Question

The wavelength of a wave in medium is $0.5m$. Due to this wave the phase difference between the two particles of the medium is ${\pi \mathord{\left/ {\vphantom {\pi 5}} \right.} 5}$. The minimum distance between these points is
(A) 5 km
(B) 5 m
(C) 5 mm
(D) 5 cm

Answer 1

Hint
For a whole wavelength the phase difference between two particles is $2\pi$. So for a small phase difference as given in the question, the distance between the two particles can be found by using the wavelength of the wave.

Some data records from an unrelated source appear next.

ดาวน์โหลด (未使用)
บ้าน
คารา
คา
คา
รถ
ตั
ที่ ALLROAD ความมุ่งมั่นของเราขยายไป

Complete step by step answer
The wavelength of a wave is the distance between two identical points on a wave, like the distance between two peaks or the distance between two crests. It is usually specified in the units of length. For a wave of a given wavelength $\lambda$, for the particles having a distance of $\lambda$ in between them, the phase difference is given by $2\pi$. In the question, we are said that the two particles have a phase difference of ${\pi \mathord{\left/ {\vphantom {\pi 5}} \right.} 5}$.
So we can write,
When the phase difference is $2\pi$ the distance between the two particles is given by $\lambda$. Therefore when the phase difference is ${\pi \mathord{\left/ {\vphantom {\pi 5}} \right.} 5}$, then the distance between the particles should be given by,
$\dfrac{\lambda }{{2\pi }} \times \dfrac{\pi }{5}$
So cancelling the $\pi$ from the numerator and the denominator, we get
$\dfrac{\lambda }{{2 \times 5}} = \dfrac{\lambda }{{10}}$.
In the given question, the value of $\lambda$ is $0.5m$.
So substituting this value, we get the phase difference as,
$\dfrac{{0.5}}{{10}}m$
That is $0.05m$. So we can write this in cm as, $0.05m = 5cm$
So the correct option will be D; 5cm.

Note
The wavelength of a wave is a distance over which the shape of a wave repeats. For a sinusoidal wave moving at constant wave speed, the wavelength of the wave is inversely proportional to the frequency. The path difference between two particles in a wave is the physical distance between the two points.